• TASK TO CARRY OUT: Copy out, exactly as written, only the line containing "investigadores" and the lines after it through the end of the records.

• TASK DATA:

= = =

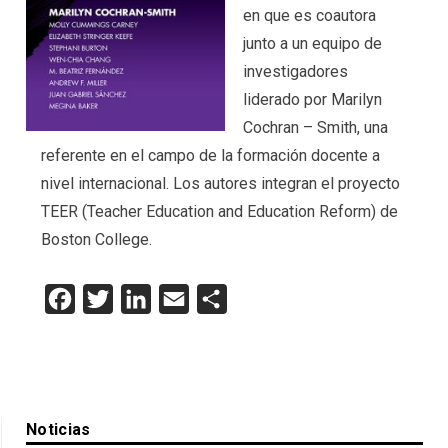
en que es coautora
junto a un equipo de
investigadores
liderado por Marilyn
Cochran – Smith, una
referente en el campo de la formación docente a
nivel internacional. Los autores integran el proyecto
TEER (Teacher Education and Education Reform) de
Boston College.
Facebook
Twitter
LinkedIn
Email
Compartir
Noticias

= = =

• RESPONSE BELOW:
investigadores
liderado por Marilyn
Cochran – Smith, una
referente en el campo de la formación docente a
nivel internacional. Los autores integran el proyecto
TEER (Teacher Education and Education Reform) de
Boston College.
Facebook
Twitter
LinkedIn
Email
Compartir
Noticias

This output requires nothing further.